Weekend Warm-Up: Climbing Beluga

In 2014, four Canadians — Paul McSorley, Joshua Lavigne, Crosby Johnston and Tony Richardson — travelled to remote Baffin Island to attempt a first ascent of the north face of Beluga Spire.

The idea came to them when they skied Walker Arm — an offshoot of Sam Ford Fiord, home to the highest cliffs in the world — and they saw the 1,300m wall every day from their camp. They wondered why it had never been climbed and eventually they decided to take on the challenge themselves.


Photo: Paul McSorley


They arrived in the village of Clyde River in late July. They chose to deal with the open water and warmer temperatures of summer than late spring, when the weather is colder but the ocean is still conveniently frozen and the wall can be reached by snowmobile.

The group boat into precipitous Sam Ford Fjord. Photo: Joshua Lavigne


Over the next few days, they made two attempts to reach the Broad Peak Glacier where they would leave their guide and attempt Beluga Spire. The 160km boat ride takes six hours in good weather, but with wind and shifting pack ice, it eventually required nearly 12 hours to make it into the Sam Ford Fjord.
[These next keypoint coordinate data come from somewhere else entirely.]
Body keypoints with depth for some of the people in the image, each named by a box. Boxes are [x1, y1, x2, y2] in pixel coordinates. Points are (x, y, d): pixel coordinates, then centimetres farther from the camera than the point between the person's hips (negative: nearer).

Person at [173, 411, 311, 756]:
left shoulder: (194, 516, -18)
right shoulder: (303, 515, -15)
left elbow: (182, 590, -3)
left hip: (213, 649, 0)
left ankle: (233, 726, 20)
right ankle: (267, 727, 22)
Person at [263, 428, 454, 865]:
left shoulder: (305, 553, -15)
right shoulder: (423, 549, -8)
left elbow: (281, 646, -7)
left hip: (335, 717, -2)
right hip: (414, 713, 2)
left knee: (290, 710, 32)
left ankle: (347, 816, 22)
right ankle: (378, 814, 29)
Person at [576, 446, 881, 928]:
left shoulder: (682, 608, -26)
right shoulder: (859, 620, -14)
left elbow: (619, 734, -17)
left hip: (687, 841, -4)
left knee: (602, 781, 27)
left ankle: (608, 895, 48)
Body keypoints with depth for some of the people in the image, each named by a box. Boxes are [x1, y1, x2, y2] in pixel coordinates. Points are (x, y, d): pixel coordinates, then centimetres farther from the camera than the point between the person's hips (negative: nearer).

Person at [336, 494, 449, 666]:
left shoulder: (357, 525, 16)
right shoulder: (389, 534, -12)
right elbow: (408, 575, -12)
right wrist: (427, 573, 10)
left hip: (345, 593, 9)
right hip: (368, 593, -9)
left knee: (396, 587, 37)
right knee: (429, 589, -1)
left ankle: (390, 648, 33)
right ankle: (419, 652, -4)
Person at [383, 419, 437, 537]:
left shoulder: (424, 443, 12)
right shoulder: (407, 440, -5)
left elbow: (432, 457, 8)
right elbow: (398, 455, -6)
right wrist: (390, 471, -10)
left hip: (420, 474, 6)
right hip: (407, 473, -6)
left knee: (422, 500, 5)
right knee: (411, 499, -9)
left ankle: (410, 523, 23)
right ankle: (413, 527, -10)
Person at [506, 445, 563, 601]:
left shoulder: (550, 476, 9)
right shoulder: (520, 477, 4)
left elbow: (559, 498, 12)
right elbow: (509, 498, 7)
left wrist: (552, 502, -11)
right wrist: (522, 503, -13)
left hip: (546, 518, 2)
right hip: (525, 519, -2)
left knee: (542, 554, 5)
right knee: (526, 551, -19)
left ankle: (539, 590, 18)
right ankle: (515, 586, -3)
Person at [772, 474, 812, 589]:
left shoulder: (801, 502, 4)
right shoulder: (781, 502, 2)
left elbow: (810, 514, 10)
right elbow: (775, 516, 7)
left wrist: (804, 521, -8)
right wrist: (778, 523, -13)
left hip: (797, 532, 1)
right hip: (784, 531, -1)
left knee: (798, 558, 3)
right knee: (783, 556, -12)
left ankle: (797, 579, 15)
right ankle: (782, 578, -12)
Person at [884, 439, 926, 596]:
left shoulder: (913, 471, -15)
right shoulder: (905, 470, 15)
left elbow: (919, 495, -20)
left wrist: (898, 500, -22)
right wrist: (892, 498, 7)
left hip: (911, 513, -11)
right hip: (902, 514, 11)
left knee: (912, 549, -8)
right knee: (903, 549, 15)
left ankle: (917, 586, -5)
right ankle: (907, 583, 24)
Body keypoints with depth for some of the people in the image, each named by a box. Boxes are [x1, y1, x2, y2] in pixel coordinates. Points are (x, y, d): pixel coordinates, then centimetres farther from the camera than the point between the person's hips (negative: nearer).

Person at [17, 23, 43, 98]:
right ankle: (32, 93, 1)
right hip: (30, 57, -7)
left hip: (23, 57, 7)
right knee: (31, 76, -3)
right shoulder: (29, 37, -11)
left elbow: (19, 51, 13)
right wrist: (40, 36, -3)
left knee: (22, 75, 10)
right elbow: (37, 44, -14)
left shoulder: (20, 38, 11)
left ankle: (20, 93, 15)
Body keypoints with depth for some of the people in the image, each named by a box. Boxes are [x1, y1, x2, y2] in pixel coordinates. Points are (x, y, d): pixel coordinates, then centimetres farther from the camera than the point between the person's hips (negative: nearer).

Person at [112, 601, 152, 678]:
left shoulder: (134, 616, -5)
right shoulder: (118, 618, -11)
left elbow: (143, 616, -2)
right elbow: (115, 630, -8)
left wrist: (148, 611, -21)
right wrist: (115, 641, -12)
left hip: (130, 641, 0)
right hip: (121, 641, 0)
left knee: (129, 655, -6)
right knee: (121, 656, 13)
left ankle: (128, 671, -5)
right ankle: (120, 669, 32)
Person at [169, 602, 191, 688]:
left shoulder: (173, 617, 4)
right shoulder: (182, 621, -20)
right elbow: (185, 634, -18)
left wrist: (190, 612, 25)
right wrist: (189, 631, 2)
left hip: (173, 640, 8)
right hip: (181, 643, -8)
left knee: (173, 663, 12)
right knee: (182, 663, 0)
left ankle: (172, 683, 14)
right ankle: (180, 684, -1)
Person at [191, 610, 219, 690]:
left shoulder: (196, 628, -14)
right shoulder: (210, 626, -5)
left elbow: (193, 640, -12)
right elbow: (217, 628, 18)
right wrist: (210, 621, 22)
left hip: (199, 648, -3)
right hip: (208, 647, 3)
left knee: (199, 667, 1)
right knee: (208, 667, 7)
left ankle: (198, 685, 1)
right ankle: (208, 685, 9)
“When we rounded Baffin Bay into Sam Ford Fjord, the sight was flabbergasting,” said Paul McSorely. “Wall after giant wall shot out of the sea like a hundred Yosemites sardined into one place.”

The route. Photo: Joshua Lavigne


Over the next two days, they made their hard-earned first ascent. They christened the 1,100m route Harpoon and rated it VI 5.12 A1. Two of the 29 pitches required short sections of aid.